Di tengah masa jabatan yang baru berjalan sekitar setengah periode, Ferdino resmi memutuskan mengundurkan diri dari jabatannya sebagai kepala desa.
Sikap pengunduran diri tersebut telah disampaikan secara resmi kepada Bupati Bengkulu Utara melalui surat pengunduran diri tertulis yang berlaku efektif mulai 29 Juni 2026.
Saat dikonfirmasi Radar Utara, Ferdino Mustika membenarkan keputusan tersebut.
Pria yang akrab disapa Dino itu menegaskan, pengunduran dirinya merupakan keputusan yang telah melalui pertimbangan panjang secara pribadi dan menjadi keputusan final, meski diakuinya bukan langkah yang mudah.
“Ini merupakan keputusan yang sudah saya pikirkan secara matang. Berat memang harus mengakhiri masa jabatan yang belum selesai, tetapi ini adalah keputusan terbaik yang harus saya ambil,” ujar Dino.
Dino menjelaskan, pengunduran dirinya bukan tanpa alasan. Menurutnya, keputusan tersebut justru menjadi bentuk tanggung jawab atas amanah yang telah diberikan masyarakat Desa Karya Pelita kepadanya.
Ia mengungkapkan, jauh sebelum memutuskan maju sebagai calon kepala desa, dirinya telah melamar pekerjaan di salah satu perusahaan tambang emas terbesar di Indonesia yakni Freeport. Lamaran tersebut dikirim sekitar tahun 2018.
Perjalanan panjang itu akhirnya membuahkan hasil.
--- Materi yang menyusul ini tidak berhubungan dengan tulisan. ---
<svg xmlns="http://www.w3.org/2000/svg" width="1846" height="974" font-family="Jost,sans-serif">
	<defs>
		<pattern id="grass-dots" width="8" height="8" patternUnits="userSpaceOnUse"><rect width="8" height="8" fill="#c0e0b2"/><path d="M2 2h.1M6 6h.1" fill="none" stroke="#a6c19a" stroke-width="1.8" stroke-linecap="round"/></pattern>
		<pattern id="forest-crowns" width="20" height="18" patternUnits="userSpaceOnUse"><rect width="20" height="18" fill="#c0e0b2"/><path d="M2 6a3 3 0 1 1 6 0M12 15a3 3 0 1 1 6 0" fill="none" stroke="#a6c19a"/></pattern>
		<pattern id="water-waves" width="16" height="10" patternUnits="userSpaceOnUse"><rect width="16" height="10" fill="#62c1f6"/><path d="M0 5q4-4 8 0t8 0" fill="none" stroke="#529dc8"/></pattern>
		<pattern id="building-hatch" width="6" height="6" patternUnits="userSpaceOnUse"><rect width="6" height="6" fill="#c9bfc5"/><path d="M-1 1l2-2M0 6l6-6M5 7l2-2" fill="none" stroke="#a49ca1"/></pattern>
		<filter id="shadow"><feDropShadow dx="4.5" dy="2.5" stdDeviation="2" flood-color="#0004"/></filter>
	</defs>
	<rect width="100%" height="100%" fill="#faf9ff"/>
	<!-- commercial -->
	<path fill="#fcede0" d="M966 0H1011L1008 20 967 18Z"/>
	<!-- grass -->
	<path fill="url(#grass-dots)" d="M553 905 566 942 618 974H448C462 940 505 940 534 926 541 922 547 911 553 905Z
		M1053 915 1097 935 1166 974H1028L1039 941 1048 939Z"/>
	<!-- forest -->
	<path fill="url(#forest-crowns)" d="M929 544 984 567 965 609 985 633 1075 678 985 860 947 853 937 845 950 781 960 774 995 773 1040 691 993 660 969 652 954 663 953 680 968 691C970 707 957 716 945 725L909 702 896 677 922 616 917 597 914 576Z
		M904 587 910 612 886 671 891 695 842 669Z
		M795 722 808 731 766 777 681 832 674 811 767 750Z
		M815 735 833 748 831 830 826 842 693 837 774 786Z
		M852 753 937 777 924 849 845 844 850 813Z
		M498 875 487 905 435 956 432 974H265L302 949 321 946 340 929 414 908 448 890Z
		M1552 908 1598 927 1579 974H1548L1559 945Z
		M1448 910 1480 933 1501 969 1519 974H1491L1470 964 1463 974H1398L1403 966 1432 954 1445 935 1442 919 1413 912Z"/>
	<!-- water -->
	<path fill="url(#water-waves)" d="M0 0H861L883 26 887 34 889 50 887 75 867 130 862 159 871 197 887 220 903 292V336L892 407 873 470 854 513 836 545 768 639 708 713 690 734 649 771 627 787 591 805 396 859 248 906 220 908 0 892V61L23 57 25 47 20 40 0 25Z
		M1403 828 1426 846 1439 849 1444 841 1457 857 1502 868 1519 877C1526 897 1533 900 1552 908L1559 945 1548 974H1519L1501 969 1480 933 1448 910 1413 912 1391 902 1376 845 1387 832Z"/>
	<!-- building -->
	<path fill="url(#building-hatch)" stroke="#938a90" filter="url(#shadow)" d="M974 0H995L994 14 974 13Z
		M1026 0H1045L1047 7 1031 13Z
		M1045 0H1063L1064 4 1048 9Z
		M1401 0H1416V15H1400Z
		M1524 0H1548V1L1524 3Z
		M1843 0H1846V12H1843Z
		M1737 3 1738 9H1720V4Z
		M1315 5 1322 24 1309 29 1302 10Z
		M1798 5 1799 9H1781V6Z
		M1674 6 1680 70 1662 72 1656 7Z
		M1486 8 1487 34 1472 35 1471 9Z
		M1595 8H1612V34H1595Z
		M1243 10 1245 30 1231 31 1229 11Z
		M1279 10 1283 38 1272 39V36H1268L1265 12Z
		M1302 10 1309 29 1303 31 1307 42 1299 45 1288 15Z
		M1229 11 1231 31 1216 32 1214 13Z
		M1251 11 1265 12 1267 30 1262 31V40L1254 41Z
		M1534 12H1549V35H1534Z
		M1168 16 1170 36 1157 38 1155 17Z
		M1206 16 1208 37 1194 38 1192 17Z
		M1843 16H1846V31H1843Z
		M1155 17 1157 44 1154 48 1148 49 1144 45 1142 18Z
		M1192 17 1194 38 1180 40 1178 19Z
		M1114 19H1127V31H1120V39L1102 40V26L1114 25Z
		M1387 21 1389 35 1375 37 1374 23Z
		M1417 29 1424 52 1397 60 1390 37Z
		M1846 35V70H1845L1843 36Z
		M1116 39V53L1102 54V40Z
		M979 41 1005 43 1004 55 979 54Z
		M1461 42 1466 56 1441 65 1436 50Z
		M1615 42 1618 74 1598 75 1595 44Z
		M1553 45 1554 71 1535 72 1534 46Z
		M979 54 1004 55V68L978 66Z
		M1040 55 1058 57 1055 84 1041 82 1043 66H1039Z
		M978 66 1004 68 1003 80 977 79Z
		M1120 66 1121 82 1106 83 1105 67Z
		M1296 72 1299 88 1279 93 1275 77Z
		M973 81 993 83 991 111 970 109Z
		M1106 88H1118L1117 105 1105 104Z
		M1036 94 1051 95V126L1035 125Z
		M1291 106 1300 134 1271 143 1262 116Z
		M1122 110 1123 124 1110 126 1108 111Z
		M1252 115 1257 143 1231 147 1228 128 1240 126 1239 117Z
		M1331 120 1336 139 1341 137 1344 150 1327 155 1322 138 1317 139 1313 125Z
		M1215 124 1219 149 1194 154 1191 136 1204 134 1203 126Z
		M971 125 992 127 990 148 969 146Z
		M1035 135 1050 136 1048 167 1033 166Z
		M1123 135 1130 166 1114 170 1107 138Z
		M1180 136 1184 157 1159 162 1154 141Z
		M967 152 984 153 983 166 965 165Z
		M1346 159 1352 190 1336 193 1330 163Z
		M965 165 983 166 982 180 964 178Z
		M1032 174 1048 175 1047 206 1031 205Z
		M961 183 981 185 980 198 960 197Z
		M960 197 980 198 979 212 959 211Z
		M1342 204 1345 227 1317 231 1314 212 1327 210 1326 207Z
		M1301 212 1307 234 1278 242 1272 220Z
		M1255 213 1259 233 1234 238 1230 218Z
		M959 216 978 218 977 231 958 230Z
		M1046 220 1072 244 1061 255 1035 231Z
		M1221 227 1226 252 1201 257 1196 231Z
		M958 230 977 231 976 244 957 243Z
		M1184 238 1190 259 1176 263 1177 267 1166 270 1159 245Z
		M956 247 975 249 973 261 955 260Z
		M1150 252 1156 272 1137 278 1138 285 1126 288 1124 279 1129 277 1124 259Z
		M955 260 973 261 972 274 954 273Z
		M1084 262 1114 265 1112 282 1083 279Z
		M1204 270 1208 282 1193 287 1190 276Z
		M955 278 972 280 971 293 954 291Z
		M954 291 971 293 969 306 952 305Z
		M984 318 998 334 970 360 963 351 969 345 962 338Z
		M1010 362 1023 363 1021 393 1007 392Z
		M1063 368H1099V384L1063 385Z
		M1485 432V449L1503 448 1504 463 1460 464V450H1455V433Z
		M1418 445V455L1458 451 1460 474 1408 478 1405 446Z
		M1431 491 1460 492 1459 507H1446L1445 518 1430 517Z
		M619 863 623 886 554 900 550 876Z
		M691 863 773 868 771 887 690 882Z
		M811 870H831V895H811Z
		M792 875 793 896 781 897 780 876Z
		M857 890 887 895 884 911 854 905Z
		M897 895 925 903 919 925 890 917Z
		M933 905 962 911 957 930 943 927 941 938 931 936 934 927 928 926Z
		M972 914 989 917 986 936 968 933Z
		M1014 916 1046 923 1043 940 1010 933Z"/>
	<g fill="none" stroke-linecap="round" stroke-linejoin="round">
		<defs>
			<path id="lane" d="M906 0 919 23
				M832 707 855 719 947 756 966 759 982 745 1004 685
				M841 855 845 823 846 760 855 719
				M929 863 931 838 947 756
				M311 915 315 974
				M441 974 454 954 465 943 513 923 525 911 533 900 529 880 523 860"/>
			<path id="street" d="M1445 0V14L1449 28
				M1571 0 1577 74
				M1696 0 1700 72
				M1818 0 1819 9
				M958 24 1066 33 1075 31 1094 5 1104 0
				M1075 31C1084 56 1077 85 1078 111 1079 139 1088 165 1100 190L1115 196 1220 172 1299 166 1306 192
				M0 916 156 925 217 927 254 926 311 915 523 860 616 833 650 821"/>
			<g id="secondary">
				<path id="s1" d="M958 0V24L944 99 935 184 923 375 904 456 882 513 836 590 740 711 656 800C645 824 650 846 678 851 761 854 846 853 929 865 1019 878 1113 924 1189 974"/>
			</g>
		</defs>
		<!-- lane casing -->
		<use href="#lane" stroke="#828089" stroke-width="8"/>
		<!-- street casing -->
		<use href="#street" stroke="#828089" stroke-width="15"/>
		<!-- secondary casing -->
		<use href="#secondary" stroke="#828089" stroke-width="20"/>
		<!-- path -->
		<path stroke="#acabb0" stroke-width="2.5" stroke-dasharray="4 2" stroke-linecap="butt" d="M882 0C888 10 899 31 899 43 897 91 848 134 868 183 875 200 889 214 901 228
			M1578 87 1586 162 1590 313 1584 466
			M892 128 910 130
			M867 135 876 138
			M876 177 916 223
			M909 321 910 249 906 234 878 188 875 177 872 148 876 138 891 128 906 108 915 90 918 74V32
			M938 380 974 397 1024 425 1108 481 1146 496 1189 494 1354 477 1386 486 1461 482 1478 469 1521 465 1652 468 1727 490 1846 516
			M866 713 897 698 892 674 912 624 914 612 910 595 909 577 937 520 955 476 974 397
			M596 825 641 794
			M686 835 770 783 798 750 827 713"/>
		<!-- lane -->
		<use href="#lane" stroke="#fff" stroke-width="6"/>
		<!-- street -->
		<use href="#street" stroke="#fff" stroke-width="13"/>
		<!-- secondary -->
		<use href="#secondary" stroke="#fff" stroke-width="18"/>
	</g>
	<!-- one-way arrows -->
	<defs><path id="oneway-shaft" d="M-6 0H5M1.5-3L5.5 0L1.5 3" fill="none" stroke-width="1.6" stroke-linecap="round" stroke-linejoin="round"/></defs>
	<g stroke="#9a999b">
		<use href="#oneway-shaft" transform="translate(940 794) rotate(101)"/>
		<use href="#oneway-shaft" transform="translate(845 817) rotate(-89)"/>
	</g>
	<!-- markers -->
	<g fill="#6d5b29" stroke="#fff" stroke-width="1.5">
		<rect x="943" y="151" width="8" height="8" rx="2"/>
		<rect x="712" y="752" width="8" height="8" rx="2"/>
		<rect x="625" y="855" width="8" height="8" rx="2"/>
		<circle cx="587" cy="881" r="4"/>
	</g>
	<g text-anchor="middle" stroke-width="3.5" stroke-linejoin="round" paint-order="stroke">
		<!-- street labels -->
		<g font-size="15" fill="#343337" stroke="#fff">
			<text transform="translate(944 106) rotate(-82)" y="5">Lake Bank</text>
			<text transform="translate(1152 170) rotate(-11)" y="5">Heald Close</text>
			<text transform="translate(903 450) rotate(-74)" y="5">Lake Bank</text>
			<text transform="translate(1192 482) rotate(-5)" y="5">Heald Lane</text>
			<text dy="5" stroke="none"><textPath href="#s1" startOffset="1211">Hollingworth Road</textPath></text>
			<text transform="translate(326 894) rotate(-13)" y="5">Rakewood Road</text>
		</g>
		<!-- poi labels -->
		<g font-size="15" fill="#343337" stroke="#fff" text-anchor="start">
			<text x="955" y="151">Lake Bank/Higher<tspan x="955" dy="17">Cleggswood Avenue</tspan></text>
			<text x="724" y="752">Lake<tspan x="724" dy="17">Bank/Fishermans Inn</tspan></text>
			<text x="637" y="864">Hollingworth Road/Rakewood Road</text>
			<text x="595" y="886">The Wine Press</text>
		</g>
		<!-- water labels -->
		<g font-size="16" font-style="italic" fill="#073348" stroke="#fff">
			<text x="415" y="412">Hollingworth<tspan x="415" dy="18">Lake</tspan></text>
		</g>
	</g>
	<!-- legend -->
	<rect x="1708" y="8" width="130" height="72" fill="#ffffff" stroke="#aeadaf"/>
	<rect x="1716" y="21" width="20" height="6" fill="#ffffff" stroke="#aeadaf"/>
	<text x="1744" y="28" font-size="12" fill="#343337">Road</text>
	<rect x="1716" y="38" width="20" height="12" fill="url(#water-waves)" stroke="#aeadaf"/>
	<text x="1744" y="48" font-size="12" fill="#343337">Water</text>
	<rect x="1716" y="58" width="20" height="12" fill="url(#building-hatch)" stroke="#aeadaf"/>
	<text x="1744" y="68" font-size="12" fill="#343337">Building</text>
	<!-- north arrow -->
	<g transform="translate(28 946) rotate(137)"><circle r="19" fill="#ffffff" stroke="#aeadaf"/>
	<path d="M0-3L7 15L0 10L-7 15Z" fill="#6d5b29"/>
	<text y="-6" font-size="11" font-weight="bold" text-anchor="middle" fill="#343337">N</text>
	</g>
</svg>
Pada akhir tahun 2025, perusahaan memberikan respons atas lamaran yang pernah diajukan.
Selanjutnya, pada awal 2026, Dino memenuhi berbagai persyaratan administrasi maupun tahapan yang diminta perusahaan.
Hingga akhirnya, ia dihadapkan pada dua pilihan besar yakni tetap melanjutkan amanah sebagai kepala desa atau mengambil kesempatan yang telah lama menjadi cita-citanya.
Setelah melalui berbagai pertimbangan, Dino memilih melepaskan jabatan kepala desa sebagai bentuk tanggung jawab.
Agar roda pemerintahan desa dapat dipimpin oleh sosok yang mampu menjalankan tugas secara penuh.
“Keputusan ini saya ambil sebagai bentuk tanggung jawab kepada masyarakat. Saya tidak ingin amanah yang diberikan kepada saya menjadi tidak maksimal apabila nantinya saya harus menjalankan pekerjaan lain,” katanya.